- Supreme Court of the United States

Decided April 21, 2015
- Full case name: Oneok, Inc. v. Learjet, Inc.
- Citations: 575 U.S. 373 (more)

Holding
- The Natural Gas Act does not preempt state-law antitrust claims against entities controlling natural-gas pipelines because the act does not occupy the field of controlling retail prices and curbing other unfair business practices.

Court membership
- Chief Justice John Roberts Associate Justices Antonin Scalia · Anthony Kennedy Clarence Thomas · Ruth Bader Ginsburg Stephen Breyer · Samuel Alito Sonia Sotomayor · Elena Kagan

Case opinions
- Majority: Breyer
- Concurrence: Thomas (in part, in judgment)
- Dissent: Scalia, joined by Roberts

Laws applied
- Natural Gas Act

= Oneok, Inc. v. Learjet, Inc. =

Oneok, Inc. v. Learjet, Inc., , was a United States Supreme Court case in which the court held that the Natural Gas Act does not preempt state-law antitrust claims against entities controlling natural-gas pipelines because the act does not occupy the field of controlling retail prices and curbing other unfair business practices.

==Background==

A group of manufacturers, hospitals, and other institutional buyers of natural gas directly from interstate pipelines—including Learjet—sued interstate pipelines—including Oneok. The lawsuit claimed that the pipelines had engaged in behavior that violated state antitrust laws. In particular, the buyers alleged that the pipelines reported false information to the natural-gas indices on which the buyers' natural-gas contracts were based. The indices affected not only retail natural-gas prices, but also wholesale natural-gas prices.

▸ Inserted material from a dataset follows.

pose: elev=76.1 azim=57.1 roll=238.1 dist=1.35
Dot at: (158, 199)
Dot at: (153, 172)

After removing the cases to federal court, the pipelines sought summary judgment on the ground that the Natural Gas Act preempted the state-law claims. That act gives the Federal Energy Regulatory Commission (FERC) the authority to determine whether rates charged by natural-gas companies or practices affecting such rates are unreasonable. However, it also limits FERC's jurisdiction to the transportation of natural gas in interstate commerce, the sale in interstate commerce of natural gas for resale, and natural-gas companies engaged in such transportation or sale. The act leaves regulation of other portions of the industry—such as retail sales—to the states.

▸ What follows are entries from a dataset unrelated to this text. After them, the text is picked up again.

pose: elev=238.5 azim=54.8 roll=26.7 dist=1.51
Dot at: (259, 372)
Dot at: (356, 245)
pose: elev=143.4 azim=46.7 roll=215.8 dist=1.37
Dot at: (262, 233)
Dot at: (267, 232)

The federal district court granted the pipelines' motion for summary judgment, reasoning that because the challenged business practices directly affected wholesale as well as retail prices, they were preempted by the act. The Ninth Circuit Court of Appeals reversed. While acknowledging that the pipelines' index manipulation increased wholesale prices as well as retail prices, it held that the state-law claims were not preempted because they were aimed at obtaining damages only for excessively high retail prices.

==Opinion of the court==

The Supreme Court issued an opinion on April 21, 2015. The decision did not address conflict preemption.